Additionally, we ran three different twenty-four hour bacterial growth tests in our tank to determine the effectiveness of the agitator and sparger on bacterial growth. The test was conducted with a turbine and a sparger, only a turbine, and only a sparger. At the end of each experiment we measured the optical density of the solution with a spectrophotometer to quantify the bacterial growth. Operating our bioreactor with both a turbine and sparger resulted in slightly greater bacterial growth than just the turbine, which coincides with our hypothesis. The results are displayed below:

Figure 4: This is the spinner flask and sparger system we used for our bacterial growth tests. Each bacterial growth experiment lasted 24 hours in an incubator at 37 degrees Celsius. This is our data for the optical density reading of each bacterial growth experiment. As expected, we had the most growth when both the turbine and sparger were in operation for 24 hours.This image shows NA and Hydrocarbon Separation in a falcon tube after sitting for 5 minutes. As can be seen, a hydrocarbon layer forms on top of the naphthenic acid layer. This was very encouraging data since we want to skim our produced hydrocarbons from the top layer of our bioreactor.

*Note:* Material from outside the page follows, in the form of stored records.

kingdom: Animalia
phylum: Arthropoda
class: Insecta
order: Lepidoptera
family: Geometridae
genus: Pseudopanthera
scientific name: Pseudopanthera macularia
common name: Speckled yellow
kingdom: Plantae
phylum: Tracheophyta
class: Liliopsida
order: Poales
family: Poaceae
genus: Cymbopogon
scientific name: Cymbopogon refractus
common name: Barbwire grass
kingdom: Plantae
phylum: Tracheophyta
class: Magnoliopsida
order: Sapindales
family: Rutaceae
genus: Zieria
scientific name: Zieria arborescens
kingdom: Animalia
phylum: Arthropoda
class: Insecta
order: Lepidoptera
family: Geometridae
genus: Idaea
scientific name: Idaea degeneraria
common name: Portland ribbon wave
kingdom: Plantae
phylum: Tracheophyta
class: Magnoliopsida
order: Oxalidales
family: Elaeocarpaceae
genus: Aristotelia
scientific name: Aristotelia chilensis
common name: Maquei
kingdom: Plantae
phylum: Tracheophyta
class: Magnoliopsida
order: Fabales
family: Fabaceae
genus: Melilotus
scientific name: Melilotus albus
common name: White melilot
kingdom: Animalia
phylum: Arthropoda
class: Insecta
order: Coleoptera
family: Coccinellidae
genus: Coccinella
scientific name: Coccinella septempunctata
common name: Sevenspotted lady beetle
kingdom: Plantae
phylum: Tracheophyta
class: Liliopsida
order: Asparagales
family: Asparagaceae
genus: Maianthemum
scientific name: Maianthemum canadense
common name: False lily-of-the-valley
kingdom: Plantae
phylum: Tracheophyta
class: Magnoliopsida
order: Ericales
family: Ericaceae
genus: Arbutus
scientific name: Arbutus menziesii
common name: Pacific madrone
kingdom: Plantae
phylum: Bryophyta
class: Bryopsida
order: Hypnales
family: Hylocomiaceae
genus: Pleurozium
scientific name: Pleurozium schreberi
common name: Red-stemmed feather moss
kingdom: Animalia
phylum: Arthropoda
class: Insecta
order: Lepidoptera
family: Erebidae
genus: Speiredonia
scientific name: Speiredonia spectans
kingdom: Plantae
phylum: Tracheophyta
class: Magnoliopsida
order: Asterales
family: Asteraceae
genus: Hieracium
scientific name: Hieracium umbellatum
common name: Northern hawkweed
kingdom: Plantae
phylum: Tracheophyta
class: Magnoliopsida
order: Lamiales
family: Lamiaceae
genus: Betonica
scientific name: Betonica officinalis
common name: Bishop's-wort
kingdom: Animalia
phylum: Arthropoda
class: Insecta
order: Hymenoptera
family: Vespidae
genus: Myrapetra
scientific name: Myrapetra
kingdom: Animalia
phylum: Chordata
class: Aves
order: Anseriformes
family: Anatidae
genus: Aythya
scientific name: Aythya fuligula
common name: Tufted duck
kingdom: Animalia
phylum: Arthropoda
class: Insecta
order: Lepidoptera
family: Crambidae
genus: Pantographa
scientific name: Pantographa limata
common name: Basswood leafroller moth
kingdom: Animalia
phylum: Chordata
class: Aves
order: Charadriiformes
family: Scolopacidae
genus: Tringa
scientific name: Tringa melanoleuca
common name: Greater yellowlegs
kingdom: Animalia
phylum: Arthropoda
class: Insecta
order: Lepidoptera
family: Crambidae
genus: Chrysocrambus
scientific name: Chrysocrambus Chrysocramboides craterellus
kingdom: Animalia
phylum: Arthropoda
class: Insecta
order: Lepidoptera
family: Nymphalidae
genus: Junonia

Also, we mixed water, commercial NA’s, and hexadecane (model hydrocarbon) together in a small test tube to determine if we will indeed get a top layer of hydrocarbons like what we need. Indeed, this top layer of hydrocarbons was formed after two minutes of time to allow for separation.

The Final System

Next Steps

The next steps would include developing a feedback and sensing method to monitor the temperature, Ph, and C02 in a highly toxic and corrosive environment. Once the genetically engineered bacterium is produced we can start modeling the bacterial life cycle. Since our bacteria will only produce hydrocarbons within its stationary phase, we would like to look into increasing this portion of the lifecycle and possibly into adding bacteria to the bioreactor when it is in its exponential phase rather than the lag phase. This should reduce the time needed for each reactor cycle. Also, another important aspect we can test after the bacteria are made is the rate of hydrocarbon production by the bacteria.